Timbuktu by Paul Auster

I had somehow almost made it through the year without even thinking about reading something by Paul Auster and then a patron returned Timbuktu.

Timbuktu is told from the perspective of a dog, Mr. Bones. Mr. Bones lives with Willy, a down on his luck man who spends most of his time homeless. Willy has suffered from a terrible cough that is only worsening and the two make their way to Baltimore in an effort to find an old English teacher of Willy's.

Willy knows his life will be ending soon and tries to prepare Mr. Bones for his departure. He calls the afterlife Timbuktu. Mr. Bones is worried about whether or not he'll get to see Willy again in Timbuktu.
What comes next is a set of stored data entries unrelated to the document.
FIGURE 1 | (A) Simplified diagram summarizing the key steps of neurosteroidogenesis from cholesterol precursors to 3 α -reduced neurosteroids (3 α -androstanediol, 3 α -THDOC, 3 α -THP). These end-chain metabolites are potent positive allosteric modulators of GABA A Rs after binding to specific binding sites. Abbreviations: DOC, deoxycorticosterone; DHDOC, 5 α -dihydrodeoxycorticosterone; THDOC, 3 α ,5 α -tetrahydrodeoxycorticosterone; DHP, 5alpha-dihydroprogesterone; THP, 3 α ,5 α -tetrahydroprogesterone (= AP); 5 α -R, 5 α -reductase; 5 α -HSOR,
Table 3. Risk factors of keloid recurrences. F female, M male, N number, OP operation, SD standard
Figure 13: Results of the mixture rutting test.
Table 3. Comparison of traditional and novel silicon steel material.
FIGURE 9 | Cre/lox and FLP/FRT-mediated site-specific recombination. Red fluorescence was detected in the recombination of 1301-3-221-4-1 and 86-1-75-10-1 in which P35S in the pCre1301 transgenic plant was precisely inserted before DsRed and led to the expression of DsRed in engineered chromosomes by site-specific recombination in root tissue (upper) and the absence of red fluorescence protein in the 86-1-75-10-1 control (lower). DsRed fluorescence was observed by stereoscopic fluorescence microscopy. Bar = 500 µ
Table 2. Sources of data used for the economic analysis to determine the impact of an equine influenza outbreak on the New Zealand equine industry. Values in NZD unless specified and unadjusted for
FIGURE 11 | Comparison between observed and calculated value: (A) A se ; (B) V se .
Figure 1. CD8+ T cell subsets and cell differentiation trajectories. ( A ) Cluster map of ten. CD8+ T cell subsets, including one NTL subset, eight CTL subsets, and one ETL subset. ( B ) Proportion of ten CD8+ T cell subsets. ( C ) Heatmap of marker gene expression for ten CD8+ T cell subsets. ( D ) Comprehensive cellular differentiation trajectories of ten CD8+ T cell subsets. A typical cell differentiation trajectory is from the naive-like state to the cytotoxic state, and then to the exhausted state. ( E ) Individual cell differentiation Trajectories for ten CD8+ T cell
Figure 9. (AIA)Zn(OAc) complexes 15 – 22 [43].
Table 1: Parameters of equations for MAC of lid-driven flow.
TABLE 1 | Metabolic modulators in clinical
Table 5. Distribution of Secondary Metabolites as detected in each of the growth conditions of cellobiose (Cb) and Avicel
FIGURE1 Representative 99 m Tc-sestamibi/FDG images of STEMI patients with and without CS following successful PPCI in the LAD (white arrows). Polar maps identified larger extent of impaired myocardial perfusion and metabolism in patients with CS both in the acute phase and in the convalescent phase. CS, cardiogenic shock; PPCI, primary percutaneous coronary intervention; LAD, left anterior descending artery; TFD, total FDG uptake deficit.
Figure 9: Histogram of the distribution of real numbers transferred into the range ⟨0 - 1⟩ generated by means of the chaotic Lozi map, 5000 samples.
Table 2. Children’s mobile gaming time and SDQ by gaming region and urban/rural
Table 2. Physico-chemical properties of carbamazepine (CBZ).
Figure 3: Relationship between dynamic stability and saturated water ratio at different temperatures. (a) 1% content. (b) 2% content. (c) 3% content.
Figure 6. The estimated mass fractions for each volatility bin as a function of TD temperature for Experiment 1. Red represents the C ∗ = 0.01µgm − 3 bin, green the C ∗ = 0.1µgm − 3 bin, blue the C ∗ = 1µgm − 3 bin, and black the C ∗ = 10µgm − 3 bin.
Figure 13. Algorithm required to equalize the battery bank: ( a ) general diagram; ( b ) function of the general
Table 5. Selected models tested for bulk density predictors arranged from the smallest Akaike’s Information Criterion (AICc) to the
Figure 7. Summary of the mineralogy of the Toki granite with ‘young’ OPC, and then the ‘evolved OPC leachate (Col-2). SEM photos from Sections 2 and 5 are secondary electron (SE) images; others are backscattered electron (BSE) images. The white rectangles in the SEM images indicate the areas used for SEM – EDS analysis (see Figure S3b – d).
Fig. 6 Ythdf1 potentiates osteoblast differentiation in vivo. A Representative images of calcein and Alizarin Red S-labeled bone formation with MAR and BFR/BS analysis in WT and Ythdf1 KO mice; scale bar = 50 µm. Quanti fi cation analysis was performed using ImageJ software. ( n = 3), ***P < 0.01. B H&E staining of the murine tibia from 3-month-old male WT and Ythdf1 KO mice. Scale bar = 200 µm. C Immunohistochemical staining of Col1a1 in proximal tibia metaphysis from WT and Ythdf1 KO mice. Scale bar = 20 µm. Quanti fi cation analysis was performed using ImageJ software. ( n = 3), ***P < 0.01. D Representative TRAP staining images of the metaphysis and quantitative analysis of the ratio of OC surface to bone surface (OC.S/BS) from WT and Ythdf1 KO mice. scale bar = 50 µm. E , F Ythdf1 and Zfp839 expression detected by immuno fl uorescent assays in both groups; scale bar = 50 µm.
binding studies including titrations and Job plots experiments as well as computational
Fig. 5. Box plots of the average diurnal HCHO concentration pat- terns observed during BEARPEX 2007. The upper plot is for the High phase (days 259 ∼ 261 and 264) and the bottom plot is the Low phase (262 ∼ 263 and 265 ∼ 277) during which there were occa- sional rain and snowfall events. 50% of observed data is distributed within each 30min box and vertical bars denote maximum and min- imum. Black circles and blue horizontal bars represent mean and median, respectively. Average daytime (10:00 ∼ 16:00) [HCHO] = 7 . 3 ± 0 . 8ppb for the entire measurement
Willy passes on and Mr. Bones is left to fend for himself. He strikes up a friendship with an Asian boy but has to leave him once school starts. Mr. Bones is then adopted by a family in Virginia where he spends the rest of his days until he is reunited with Willy.

Typical solid effort by Auster. The story being told from the dog's point of view is really interesting, especially dealing with things like the afterlife. Never mind the idea of smells, the vet, getting fixed, and a host of other concepts. Definitely a fun book and far less bizarre than most of Auster's works.